**Written task**
Copy out, character for character, the lines from the one containing "text at (701, 184)" up to and including the one containing "line at (988, 1182): dashed -> solid".
— Start of Exercise inputs —
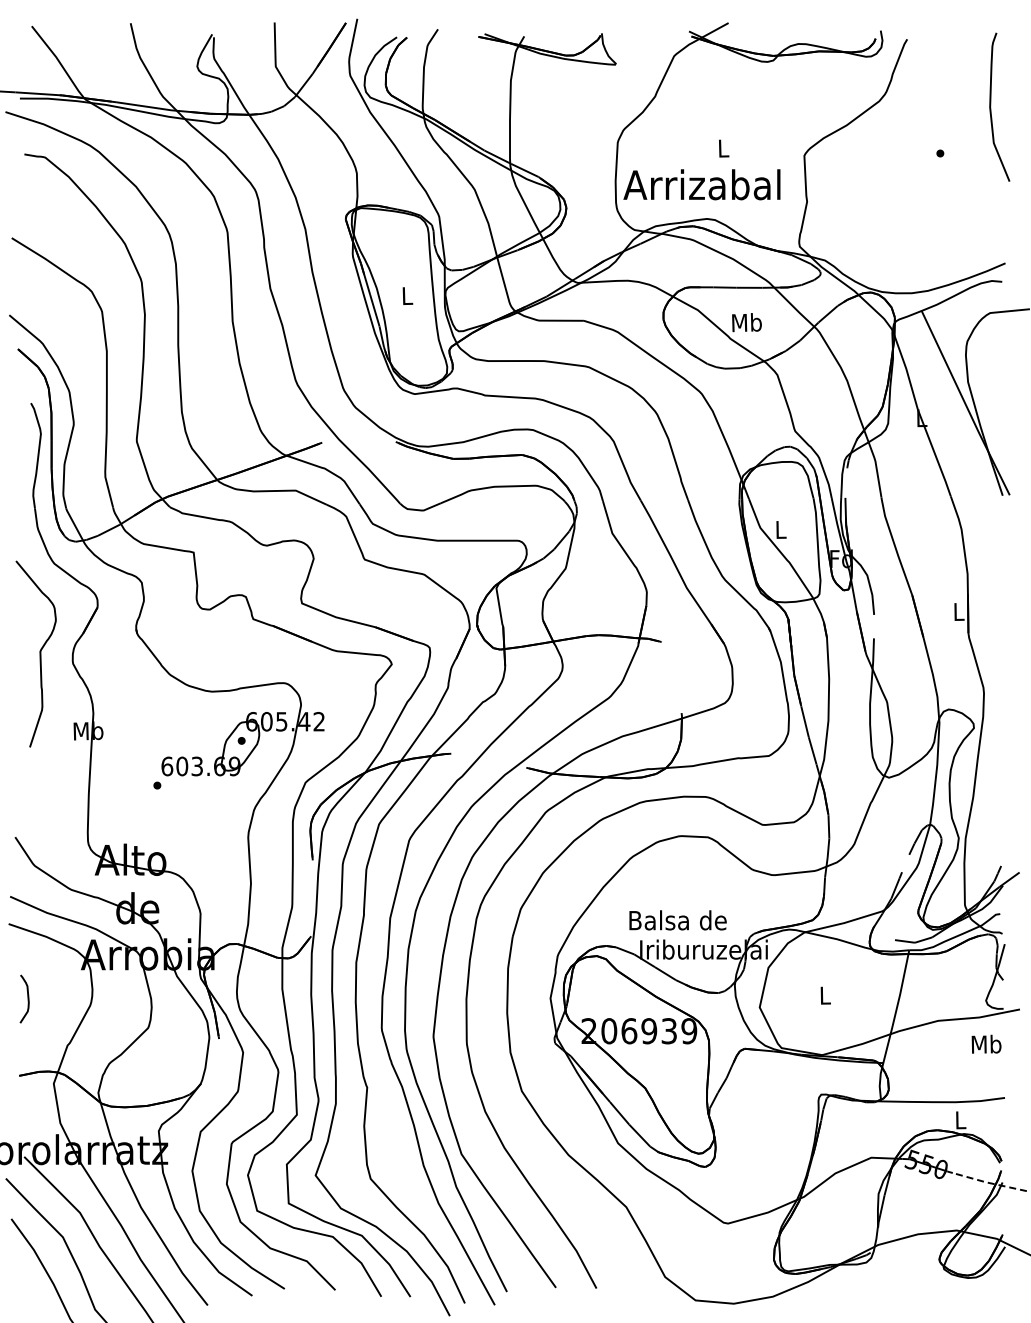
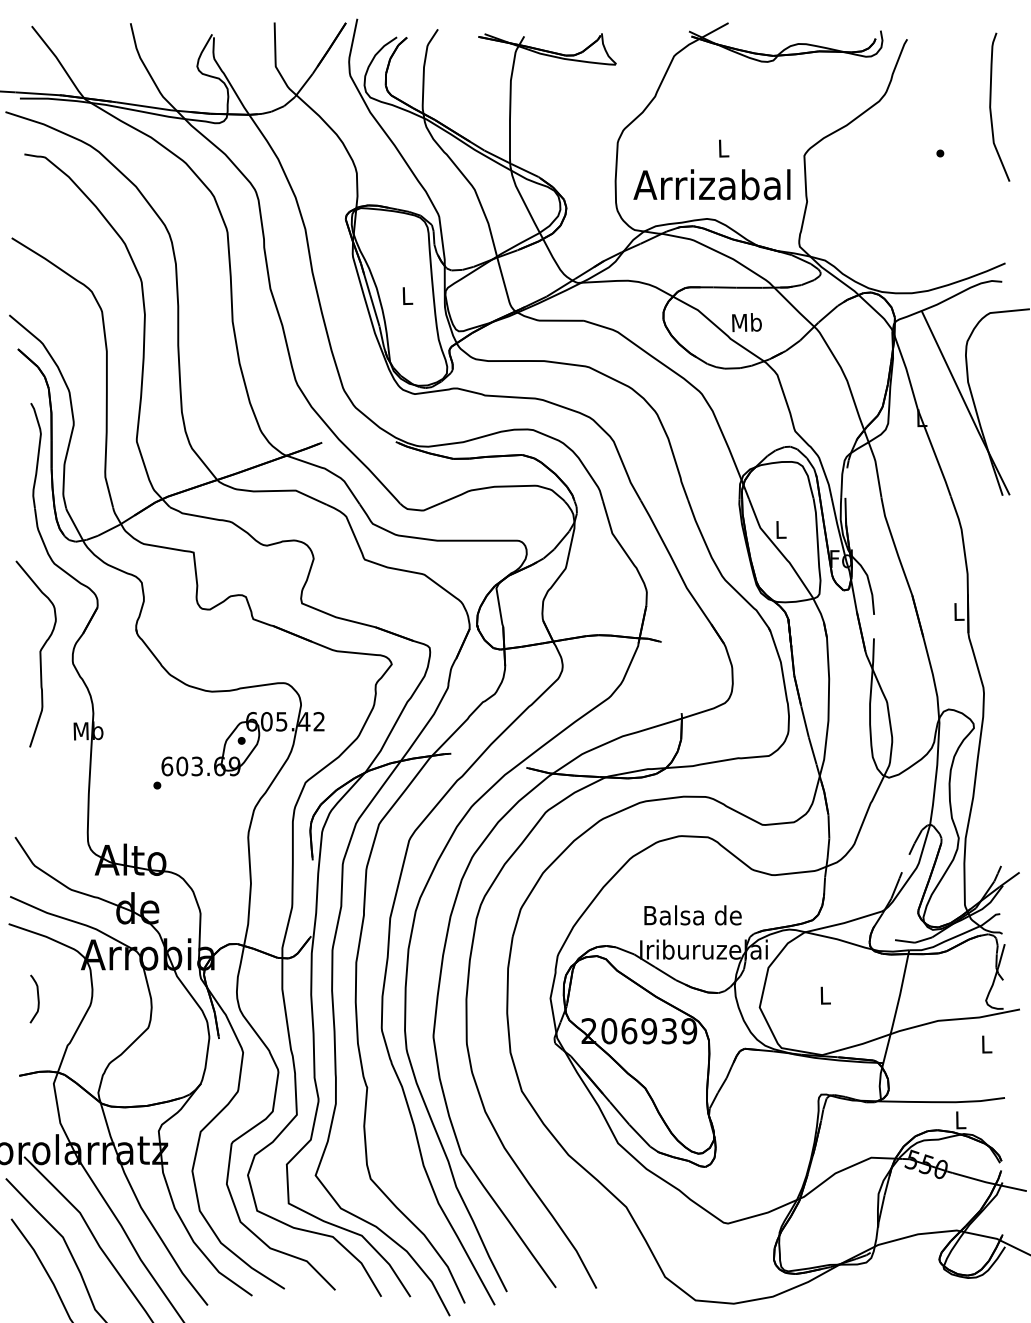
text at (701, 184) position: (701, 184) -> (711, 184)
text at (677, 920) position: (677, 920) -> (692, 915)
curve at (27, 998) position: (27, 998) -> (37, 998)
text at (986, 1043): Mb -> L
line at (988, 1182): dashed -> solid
— End of Exercise inputs —
— Start of Exercise inputs —
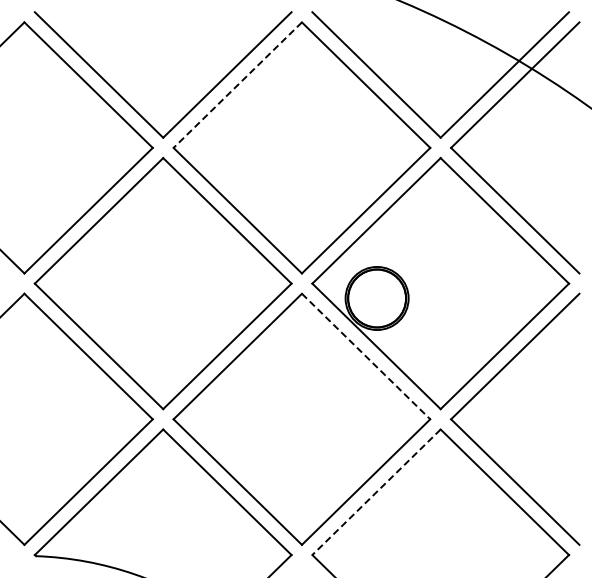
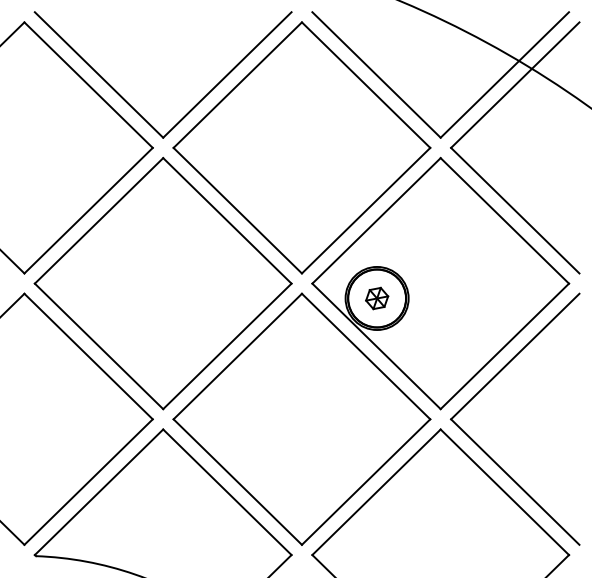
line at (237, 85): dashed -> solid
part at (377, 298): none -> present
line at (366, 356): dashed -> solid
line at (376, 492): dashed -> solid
— End of Exercise inputs —
**Task answer**
text at (701, 184) position: (701, 184) -> (711, 184)
text at (677, 920) position: (677, 920) -> (692, 915)
curve at (27, 998) position: (27, 998) -> (37, 998)
text at (986, 1043): Mb -> L
line at (988, 1182): dashed -> solid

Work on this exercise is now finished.